This supposed victory implies that Zostel can now initiate proceedings to acquire 7% stake in Oyo rooms. This is as per the said term sheet that was signed between Oyo and Zostel in 2015, with the latter subsequently claiming that Oyo has breached the agreement by not adhering to terms and conditions.
The judgment proclaiming victory for Zostel was pronounced by the Arbitral Tribunal and Former Chief Justice of India Justice AM Ahmadi on 6th March, 2021.
According to the press release issued by Zostel, Honorable AM Ahmadi said that the term sheet between Zostel and OYO was a binding agreement. The order stated that OYO breached the Term Sheet by not executing Definitive Documents due to OYO’s internal issue. The judge further said the transaction was consummated as ZO Rooms transferred the entire business in 2016. As a result of the breach, which was not caused by any default on part of the ZO and its shareholders, ZO Rooms’ Shareholders are entitled to issuance of decree of specific performance directing the parties.
Commenting on the judgment, Mr. Paavan Nanda Ex Co-founder, Zostel, said “We welcome the judgment by the Hon’ble Tribunal. Beyond the monetary compensation, it was a fight for our rights and reputation. We are extremely relieved with the judgment that the arbitral tribunal has pronounced after diligently evaluating the merits and evidences produced by us over the last 3 years.”
Oyo rooms is one of the most valued startups in India’s startup ecosystem and a 7% stake in a high-profile startup will be considered tantamount to a resounding victory for Zostel.

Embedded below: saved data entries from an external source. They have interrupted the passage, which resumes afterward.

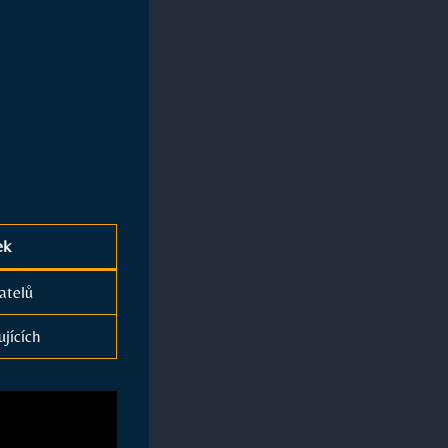
ek
atelů
jících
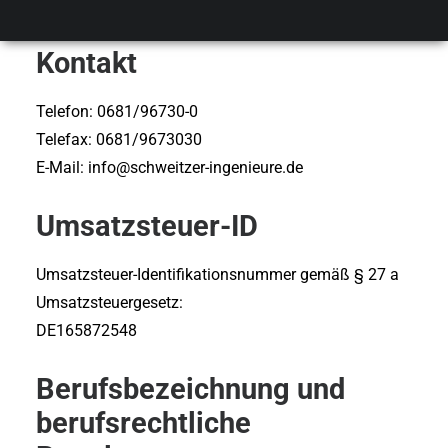
Prof. Dipl.-Ing. Peter J. Schweitzer
Kontakt
Telefon: 0681/96730-0
Telefax: 0681/9673030
E-Mail: info@schweitzer-ingenieure.de
Umsatzsteuer-ID
Umsatzsteuer-Identifikationsnummer gemäß § 27 a
Umsatzsteuergesetz:
DE165872548
Berufsbezeichnung und
berufsrechtliche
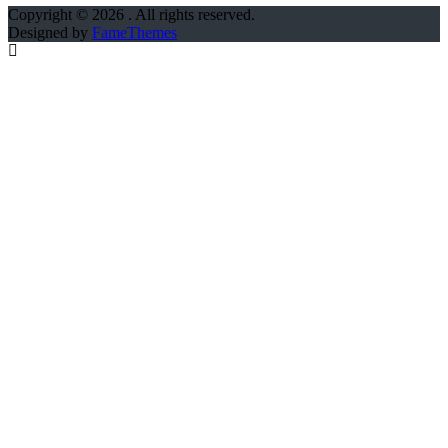
Copyright © 2026
. All rights reserved.
Designed by
FameThemes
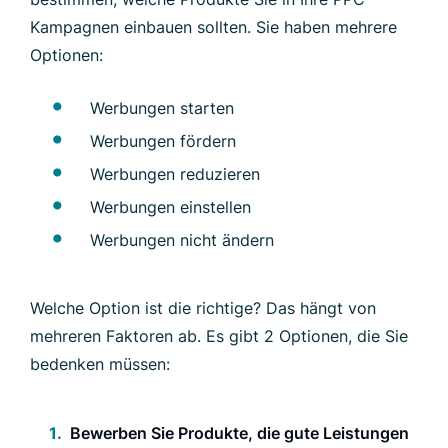
Kampagnen einbauen sollten. Sie haben mehrere
Optionen:
Werbungen starten
Werbungen fördern
Werbungen reduzieren
Werbungen einstellen
Werbungen nicht ändern
Welche Option ist die richtige? Das hängt von
mehreren Faktoren ab. Es gibt 2 Optionen, die Sie
bedenken müssen:
Bewerben Sie Produkte, die gute Leistungen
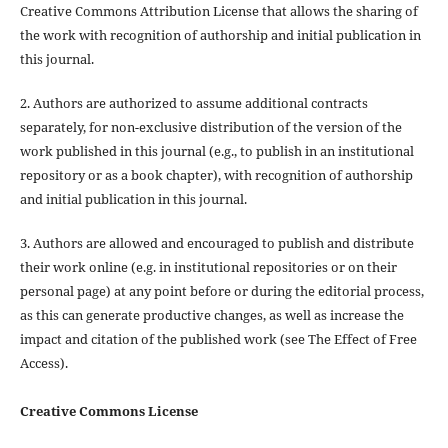
Creative Commons Attribution License that allows the sharing of
the work with recognition of authorship and initial publication in
this journal.
2. Authors are authorized to assume additional contracts
separately, for non-exclusive distribution of the version of the
work published in this journal (e.g., to publish in an institutional
repository or as a book chapter), with recognition of authorship
and initial publication in this journal.
3. Authors are allowed and encouraged to publish and distribute
their work online (e.g. in institutional repositories or on their
personal page) at any point before or during the editorial process,
as this can generate productive changes, as well as increase the
impact and citation of the published work (see The Effect of Free
Access).
Creative Commons License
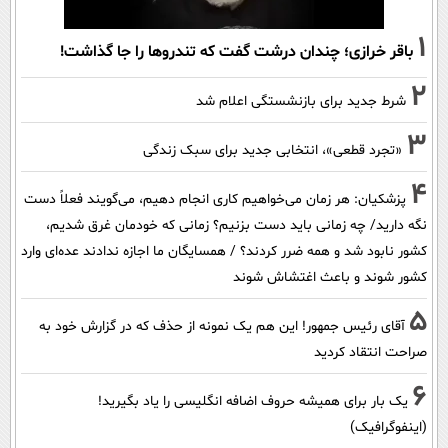
1
باقر خرازی؛ چندان درشت گفت که تندروها را جا گذاشت!
2
شرط جدید برای بازنشستگی اعلام شد
3
«تجرد قطعی»، انتخابی جدید برای سبک زندگی
4
پزشکیان: هر زمان می‌خواهیم کاری انجام دهیم، می‌گویند فعلاً دست
نگه دارید/ چه زمانی باید دست بزنیم؟ زمانی که خودمان غرق شدیم،
کشور نابود شد و همه ضرر کردند؟ / همسایگان ما اجازه ندادند عده‌ای وارد
کشور شوند و باعث اغتشاش شوند
5
آقای رئیس جمهور! این هم یک نمونه از حذف که در گزارش خود به
صراحت انتقاد کردید
6
یک بار برای همیشه حروف اضافه انگلیسی را یاد بگیرید!
(اینفوگرافیک)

Oyo stays Adamant despite Zostel claiming Victory
Despite Zostel claiming victory in a legal battle, Oyo continues to remain steadfast on its stance. On its official blog platform, the Softbank backed company has made following claims on the judgment:
- No relief to Zo in terms of getting any OYO share ownership. In the most significant development, the Tribunal has disallowed it while granting them the right to seek specific performance of TS.
- No definitive agreements in place to consummate the transaction and the tribunal has categorically acknowledged it; and that the definitive agreements, important documentation for any M&A transaction, were neither finalized nor agreed.
- The order notes that the non-binding term sheet is to be held as binding, however, the term sheet itself has several key elements like assets, value etc. including commercials that were not agreed within the term sheets itself.
- Only legal costs awarded as damages granted to Zo, award of specific performance of non-binding term sheet (which in itself has no agreed financials) is subjected to initiation of further proceedings and likely to get challenged.
Oyo has further stated that the concerned judgement will be duly challenged but did not provide any definitive timeline for the same.